Named DigniCap, the cooling system is manufactured by Dignitana in Sweden. It works by circulating a liquid coolant to a tight-fitting silicone cap worn on the head during chemotherapy sessions. A second cap made of neoprene covers this cooling cap to act as insulation and prevent loss of cooling. The entire system is computerized with sensors that continuously monitor scalp temperature and allow the system to maintain optimal cooling throughout treatment.
The coldness of the cap acts to constrict blood vessels in the scalp, reducing blood flow to the hair follicles and protecting the hair from the flow of toxic chemotherapy agents in the body. In addition, the cooling action slows down cell division activities of the hair follicles, which makes them less susceptible to the uptake of chemotherapy drugs. These factors together reduce the risk of hair loss associated with cancer treatment.
A U.S. clinical trial studied the effects of the DigniCap in 122 women with Stage I and Stage II breast cancer who were undergoing chemotherapy. Patients then self-assessed the hair loss using standardized photographs at one month after the last chemotherapy cycle. More than 66% of these patients reported keeping at least 50% of their hair. In addition, patients reported high satisfaction for the experience: a mean of 87.5 satisfaction with the decision to use the DigniCap, a mean of 70.9 for hair quantity, and a mean of 69.1 for hair quality (ranked from 0 to 100, with 100 being “completely satisfied”). No severe adverse events were reported.

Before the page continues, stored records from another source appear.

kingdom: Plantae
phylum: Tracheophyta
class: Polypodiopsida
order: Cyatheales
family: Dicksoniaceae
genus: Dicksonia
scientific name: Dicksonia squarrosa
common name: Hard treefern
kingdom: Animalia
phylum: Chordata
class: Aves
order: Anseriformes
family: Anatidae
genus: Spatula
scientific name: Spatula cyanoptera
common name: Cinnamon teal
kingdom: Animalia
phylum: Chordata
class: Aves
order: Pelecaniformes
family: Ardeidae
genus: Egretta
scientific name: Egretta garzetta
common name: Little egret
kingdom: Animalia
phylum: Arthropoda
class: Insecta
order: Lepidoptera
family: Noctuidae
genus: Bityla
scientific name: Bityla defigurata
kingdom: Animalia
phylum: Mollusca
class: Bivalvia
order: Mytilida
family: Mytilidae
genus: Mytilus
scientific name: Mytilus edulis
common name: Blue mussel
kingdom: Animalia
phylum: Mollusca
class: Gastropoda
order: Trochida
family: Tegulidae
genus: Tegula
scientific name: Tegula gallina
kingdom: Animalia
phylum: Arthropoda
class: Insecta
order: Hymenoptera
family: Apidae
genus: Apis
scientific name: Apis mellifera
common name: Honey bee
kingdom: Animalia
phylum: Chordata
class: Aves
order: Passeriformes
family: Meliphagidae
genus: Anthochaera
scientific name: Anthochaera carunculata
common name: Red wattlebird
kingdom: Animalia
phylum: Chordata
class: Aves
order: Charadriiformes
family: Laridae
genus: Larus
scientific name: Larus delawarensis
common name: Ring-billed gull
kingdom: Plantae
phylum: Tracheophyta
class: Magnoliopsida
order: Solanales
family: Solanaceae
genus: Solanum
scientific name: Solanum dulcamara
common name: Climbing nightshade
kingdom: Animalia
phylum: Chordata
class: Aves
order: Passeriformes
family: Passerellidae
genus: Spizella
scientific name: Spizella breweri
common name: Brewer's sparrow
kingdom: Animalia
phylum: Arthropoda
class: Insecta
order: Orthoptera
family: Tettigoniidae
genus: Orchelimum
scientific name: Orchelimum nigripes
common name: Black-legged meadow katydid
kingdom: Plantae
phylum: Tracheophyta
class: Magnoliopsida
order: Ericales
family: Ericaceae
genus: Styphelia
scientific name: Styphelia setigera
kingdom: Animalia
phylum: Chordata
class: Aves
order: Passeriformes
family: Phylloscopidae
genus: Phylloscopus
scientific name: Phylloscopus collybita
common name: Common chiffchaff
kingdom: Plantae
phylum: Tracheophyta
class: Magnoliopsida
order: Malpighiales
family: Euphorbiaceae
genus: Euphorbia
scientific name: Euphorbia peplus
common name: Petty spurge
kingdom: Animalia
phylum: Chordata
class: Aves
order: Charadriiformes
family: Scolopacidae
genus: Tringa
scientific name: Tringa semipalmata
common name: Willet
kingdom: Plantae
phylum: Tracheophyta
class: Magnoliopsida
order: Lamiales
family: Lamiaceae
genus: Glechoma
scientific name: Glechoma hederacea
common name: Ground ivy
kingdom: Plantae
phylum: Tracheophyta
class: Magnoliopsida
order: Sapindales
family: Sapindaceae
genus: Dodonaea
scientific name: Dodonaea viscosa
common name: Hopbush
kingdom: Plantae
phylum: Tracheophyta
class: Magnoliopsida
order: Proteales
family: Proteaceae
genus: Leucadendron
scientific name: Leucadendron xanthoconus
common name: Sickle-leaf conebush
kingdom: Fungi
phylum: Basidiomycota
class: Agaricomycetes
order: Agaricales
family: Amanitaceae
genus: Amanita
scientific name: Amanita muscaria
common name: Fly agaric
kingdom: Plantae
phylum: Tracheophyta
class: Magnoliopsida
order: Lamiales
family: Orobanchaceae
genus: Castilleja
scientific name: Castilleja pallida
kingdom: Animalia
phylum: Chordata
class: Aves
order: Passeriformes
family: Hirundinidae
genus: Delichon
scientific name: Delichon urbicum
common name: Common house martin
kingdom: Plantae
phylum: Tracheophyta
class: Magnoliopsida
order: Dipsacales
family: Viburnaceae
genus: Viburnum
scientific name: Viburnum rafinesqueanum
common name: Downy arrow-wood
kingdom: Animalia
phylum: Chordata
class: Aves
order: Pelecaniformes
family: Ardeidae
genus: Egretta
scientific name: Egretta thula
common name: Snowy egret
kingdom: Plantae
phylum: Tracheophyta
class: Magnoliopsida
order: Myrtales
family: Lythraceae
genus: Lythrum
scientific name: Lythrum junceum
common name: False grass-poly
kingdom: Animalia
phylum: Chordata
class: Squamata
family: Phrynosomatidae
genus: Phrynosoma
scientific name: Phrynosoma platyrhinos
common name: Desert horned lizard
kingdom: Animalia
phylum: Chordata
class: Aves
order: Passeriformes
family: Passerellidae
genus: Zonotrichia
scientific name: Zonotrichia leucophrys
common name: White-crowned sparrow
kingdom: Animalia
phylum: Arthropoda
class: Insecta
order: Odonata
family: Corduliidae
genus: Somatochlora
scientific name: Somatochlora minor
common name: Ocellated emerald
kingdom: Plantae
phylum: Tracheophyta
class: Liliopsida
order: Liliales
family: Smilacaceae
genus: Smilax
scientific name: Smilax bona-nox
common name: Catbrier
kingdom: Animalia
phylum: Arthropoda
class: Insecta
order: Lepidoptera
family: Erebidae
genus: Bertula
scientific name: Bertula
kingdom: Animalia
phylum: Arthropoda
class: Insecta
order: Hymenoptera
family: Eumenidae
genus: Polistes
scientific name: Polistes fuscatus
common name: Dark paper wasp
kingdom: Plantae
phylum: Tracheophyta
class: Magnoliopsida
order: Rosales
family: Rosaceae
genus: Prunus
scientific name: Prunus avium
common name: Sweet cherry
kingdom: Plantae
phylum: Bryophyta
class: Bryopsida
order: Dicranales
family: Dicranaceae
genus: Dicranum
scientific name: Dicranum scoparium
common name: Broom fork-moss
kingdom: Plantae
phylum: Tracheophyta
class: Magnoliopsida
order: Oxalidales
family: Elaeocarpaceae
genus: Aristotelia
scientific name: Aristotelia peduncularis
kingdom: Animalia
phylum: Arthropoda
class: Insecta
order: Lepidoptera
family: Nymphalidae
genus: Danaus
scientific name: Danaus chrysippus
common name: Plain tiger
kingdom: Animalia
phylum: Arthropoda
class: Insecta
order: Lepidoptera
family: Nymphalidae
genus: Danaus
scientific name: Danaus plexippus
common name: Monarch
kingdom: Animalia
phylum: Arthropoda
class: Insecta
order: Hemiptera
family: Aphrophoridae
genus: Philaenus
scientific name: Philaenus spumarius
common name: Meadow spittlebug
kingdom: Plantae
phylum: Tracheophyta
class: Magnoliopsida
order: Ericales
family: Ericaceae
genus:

Similarly, another trial, conducted at the Baylor College of Medicine, Houston, researchers found that patients who were not treated with the device were more likely to experience up to 50 percent hair loss.
The US trials only evaluated the device on chemotherapy regimens using taxanes, such as paclitaxel and docetaxel. However, abroad the device has also been studied with anthracyclines, such as epirubicin and doxorubicin.
While the risk of the chemotherapy drug missing breast cancer cells in the scalp is considered extremely low, the benefits of the cooling cap are significant. The device minimizes the psychological impact of the diagnosis and makes the chemotherapy process more tolerable. Reducing hair loss during chemotherapy allows these patients to retain some normalcy and privacy in their lives.